Another element is in the planning of infrastructure changes with full DR awareness. The obvious part is ensuring DR capabilities when storage or virtualization is upgraded, but other changes can alter DR readiness. We see more products deployed that offer DR capabilities in addition to whatever other purposes they serve. Most hyper-converged platforms include replication, which can offer DR capabilities either as stand-alone services or integrated into existing DR automation. Modern data protection products can often be used for DR capabilities, mainly when the data protection is near continuous rather a daily backup like legacy products. Utilizing the DR capabilities of new products, where there were no DR capabilities previously, will deliver additional value for the upgrade.
The people part of an IT disaster recovery plan
The DR readiness of an application is often the responsibility of either the implementation project team or the operations team. DR readiness should be a part of both teams' processes and shared across the application lifecycle until the application is retired. The implementation team needs to ensure DR readiness is part of the implementation, but the operations team must ensure that DR readiness does not degrade over time.

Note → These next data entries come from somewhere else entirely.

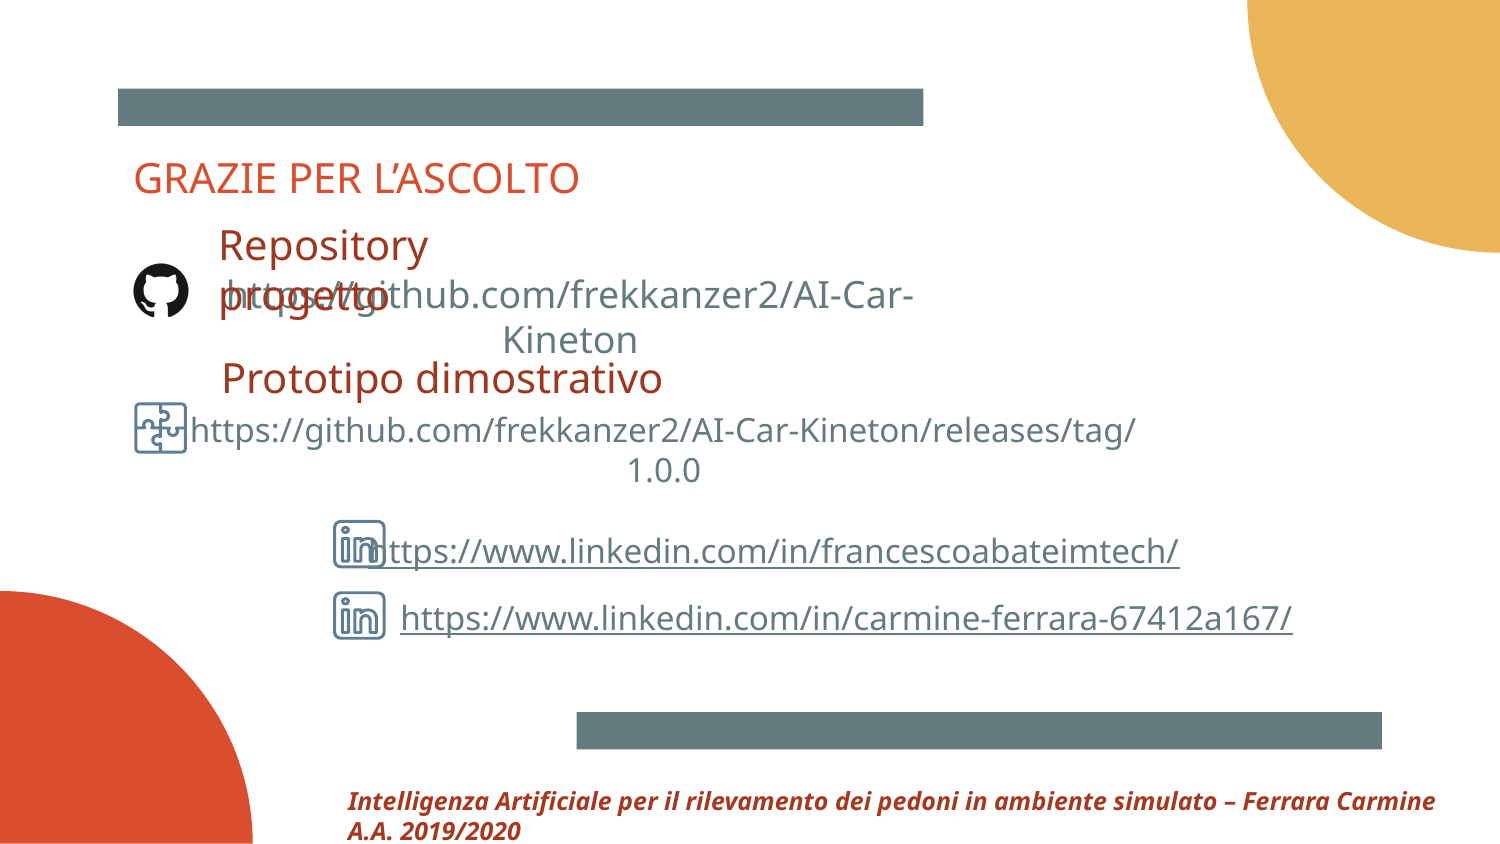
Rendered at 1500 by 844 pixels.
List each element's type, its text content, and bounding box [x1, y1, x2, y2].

picture [114, 245, 207, 337]
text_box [332, 519, 386, 569]
text_box https://github.com/frekkanzer2/AI-Car-Kineton/releases/tag/1.0.0 [147, 393, 1180, 463]
text_box https://www.linkedin.com/in/francescoabateimtech/ [353, 523, 1195, 584]
text_box Intelligenza Artificiale per il rilevamento dei pedoni in ambiente simulato – Ferrara Carmine A.A. 2019/2020 [333, 786, 1500, 844]
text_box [332, 591, 386, 640]
subtitle https://github.com/frekkanzer2/AI-Car-Kineton [210, 256, 994, 326]
text_box Prototipo dimostrativo [205, 336, 716, 388]
text_box https://www.linkedin.com/in/carmine-ferrara-67412a167/ [385, 589, 1362, 650]
text_box Repository progetto [203, 203, 600, 256]
title GRAZIE PER L’ASCOLTO [118, 136, 1023, 231]
text_box [134, 402, 187, 454]
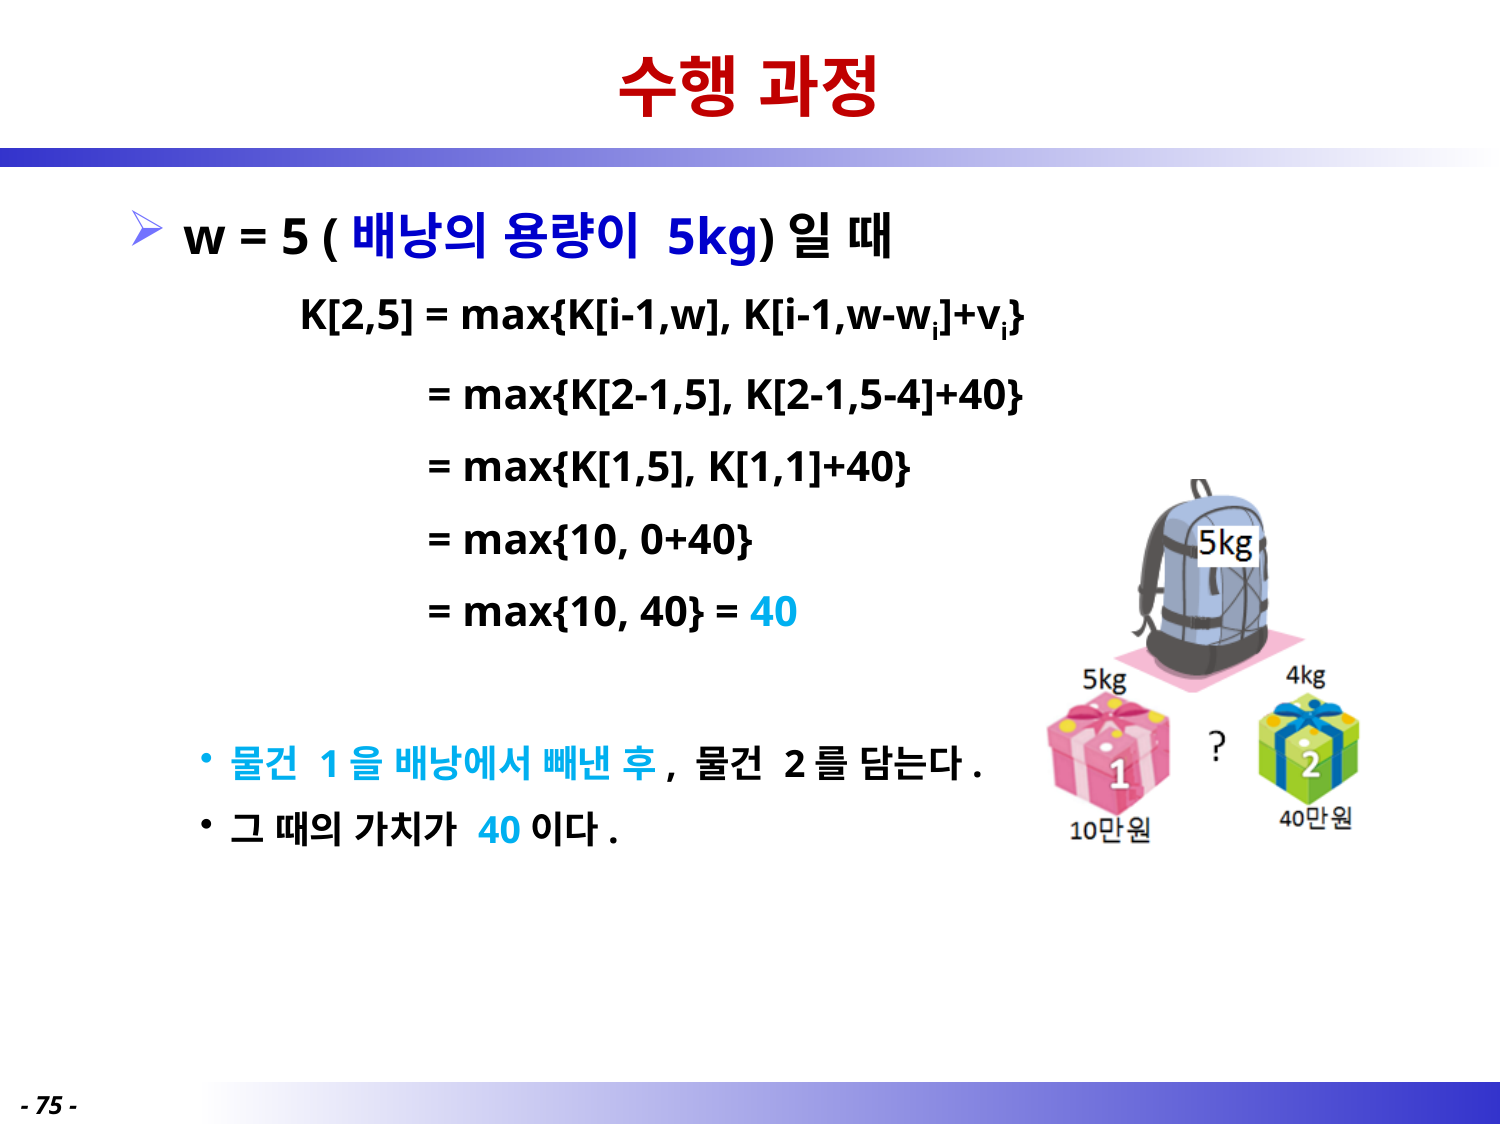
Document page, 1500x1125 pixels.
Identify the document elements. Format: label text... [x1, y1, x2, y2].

title 수행 과정 [112, 7, 1388, 163]
picture [1045, 479, 1365, 852]
slide_number - 75 - [5, 1082, 113, 1118]
list w = 5 (배낭의 용량이 5kg)일 때 K[2,5] = max{K[i-1,w], K[i-1,w-wi]+vi} = max{K[2-1,5], K[2-1,5-4]+40} = max{K[1,5], K[1,1]+40} = max{10, 0+40} = max{10, 40} = 40 물건 1을 배낭에서 빼낸 후, 물건 2를 담는다. 그 때의 가치가 40이다. [112, 184, 1388, 1082]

It is easy for operational requirements to affect an application's DR state. VMs will sometimes migrate to non-replicated data stores because the replicated data stores ran out of space. This satisfies the immediate operational requirement, but it leaves the VMs and their applications unprotected. Similarly, a VM might be migrated to another data store, which is not part of a replication consistency group. Consequently, the application might fail at DR time. Including DR requirements in routine documentation will help with this awareness, along with periodic auditing of DR compliance.
The core of making DR awareness an everyday practice for all of IT is that people need education about the requirements and capabilities for DR. If this knowledge is held inside the backup or DR team, there is no way for the project and operations teams to incorporate DR readiness into their workdays.
Both virtualization and DevOps work best when knowledge is shared and teams can communicate freely. DR knowledge should also be freely shared. Making DR readiness a core part of standard IT processes will help to maintain continuous DR readiness and reduce the business risk of any disastrous event.